The biggest change in symbolic racism scores for 2016 is White Democrats’ large decrease, moving to nearly the same level as non-white Democrats. The symbolic racism score for White Democrats was relatively unchanged from 1992 to 2012. Trump’s campaign may have polarized voters more than it pulled them towards racism. Explicit racists got more of a mainstream voice in the Republican nominee. At the same time, whites who did not want to endorse racial resentment may have moved to more explicit anti-racist positions.
We see such a large difference in symbolic racism scores between Republicans and Democrats in 2016 largely because White Democrats scores’ dropped so dramatically. The regression model that says an increase in symbolic racism made it more likely someone would vote for Trump is technically correct. But that’s not the best way to interpret the data, since the average Republican actually had a slight decrease in their symbolic racism score too. People with the most racial resentment were probably voting for any Republican. The real story in the ANES appears to be a group of white voters moving away from racial resentment, and then voting against Trump because of his explicit racism.
The “secret sauce” to quantitative research is being able to make good arguments and inferences from the data we have.
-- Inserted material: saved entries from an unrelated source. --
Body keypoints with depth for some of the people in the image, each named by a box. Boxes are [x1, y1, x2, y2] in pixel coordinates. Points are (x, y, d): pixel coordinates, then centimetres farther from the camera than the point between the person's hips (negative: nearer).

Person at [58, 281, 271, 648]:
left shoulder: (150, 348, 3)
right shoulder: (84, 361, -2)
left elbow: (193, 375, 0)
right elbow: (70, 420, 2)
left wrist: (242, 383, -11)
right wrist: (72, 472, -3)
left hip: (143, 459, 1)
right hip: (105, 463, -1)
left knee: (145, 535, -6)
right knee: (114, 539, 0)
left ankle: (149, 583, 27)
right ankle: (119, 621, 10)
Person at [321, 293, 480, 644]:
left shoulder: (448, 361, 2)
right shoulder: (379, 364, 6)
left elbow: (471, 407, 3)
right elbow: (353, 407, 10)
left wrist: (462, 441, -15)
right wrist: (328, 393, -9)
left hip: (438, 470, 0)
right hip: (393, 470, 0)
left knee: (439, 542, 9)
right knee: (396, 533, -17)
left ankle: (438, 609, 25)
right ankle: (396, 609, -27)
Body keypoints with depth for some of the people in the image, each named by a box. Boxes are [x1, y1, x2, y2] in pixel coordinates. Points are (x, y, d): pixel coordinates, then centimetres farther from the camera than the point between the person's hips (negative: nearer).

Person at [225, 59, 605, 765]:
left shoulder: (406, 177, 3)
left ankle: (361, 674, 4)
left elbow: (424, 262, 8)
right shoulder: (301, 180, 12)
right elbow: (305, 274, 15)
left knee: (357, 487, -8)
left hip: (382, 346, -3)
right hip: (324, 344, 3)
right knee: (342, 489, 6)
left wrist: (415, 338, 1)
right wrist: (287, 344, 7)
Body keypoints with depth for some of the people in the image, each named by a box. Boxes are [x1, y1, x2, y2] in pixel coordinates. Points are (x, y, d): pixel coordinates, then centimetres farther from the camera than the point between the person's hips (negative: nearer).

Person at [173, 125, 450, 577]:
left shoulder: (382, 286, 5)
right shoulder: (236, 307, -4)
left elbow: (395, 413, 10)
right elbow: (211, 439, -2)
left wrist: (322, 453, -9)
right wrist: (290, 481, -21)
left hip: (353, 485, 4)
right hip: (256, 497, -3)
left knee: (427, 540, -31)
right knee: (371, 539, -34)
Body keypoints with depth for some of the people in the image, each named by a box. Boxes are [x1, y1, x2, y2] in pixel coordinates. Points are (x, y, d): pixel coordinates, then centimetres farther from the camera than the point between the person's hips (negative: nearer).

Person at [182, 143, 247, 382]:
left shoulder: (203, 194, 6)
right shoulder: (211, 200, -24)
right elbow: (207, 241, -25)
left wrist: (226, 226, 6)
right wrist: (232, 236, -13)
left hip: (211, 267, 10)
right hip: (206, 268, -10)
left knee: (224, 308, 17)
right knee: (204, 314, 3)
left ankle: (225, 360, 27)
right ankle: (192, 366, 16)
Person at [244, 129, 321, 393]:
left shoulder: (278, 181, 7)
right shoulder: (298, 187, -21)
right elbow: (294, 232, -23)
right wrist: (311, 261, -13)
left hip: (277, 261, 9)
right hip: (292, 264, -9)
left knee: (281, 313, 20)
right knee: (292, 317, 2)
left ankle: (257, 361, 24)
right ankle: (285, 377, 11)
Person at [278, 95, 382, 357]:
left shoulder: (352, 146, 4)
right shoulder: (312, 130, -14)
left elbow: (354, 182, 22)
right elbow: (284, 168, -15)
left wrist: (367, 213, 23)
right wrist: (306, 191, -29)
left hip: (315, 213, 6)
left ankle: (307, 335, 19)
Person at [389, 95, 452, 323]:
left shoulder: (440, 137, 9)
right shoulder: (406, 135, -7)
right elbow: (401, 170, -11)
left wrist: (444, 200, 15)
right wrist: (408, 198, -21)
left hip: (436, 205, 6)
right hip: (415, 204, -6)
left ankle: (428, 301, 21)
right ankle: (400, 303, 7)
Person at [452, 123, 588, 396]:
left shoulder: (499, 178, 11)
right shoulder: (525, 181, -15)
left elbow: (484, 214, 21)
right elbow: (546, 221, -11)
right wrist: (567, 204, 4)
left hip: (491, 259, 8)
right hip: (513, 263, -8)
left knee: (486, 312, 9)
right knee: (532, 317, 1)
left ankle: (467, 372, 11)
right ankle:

It’s not that hard to build a quick and dirty stats model just by relying on our assumptions of how variables “should” work. Imagine that model fits our assumptions perfectly, like the symbolic racism-Trump voter model. It’s awfully tempting not to dig deeper. Apples to oranges comparisons play in to some of our worst cognitive biases, because it’s so easy to treat one group as the default and the other as the weird thing that must be explained. The tribalism and hyper-partisanship of today’s politics only makes this bias worse.
I spent so much time thinking about apples to oranges comparisons of media content when people were searching for evidence of “bias” that I’ve always been a little more skeptical of the logic behind these comparisons. It’s not a skill that I developed specifically to look at partisan politics. It’s not a skill that I developed from years of stats classes either. The ability not to rubber stamp apples to oranges comparisons that fit our preconceptions is something different. In some ways its harder. It takes courage to acknowledge our preconceptions may be wrong.
In other ways, the ability to question our biases is easier to learn. We don’t need special classes in stats to develop this skill. Every year I taught stats there were several students who walked in to the class having mastered it. When I was a teaching assistant, I think the class that actually focused the most on this skill was a freshman level introduction to linguistic anthropology course. We were going over differences between how men and women communicate. We didn’t just cover differences and debate nature vs. nurture. We spent more time going over whether there are certain stereotypical differences that we expect to see, so those are the only differences we remember. Naive assumptions can become self-fulfilling prophecies unless we consciously try to check them. The good news is we can all learn to check them.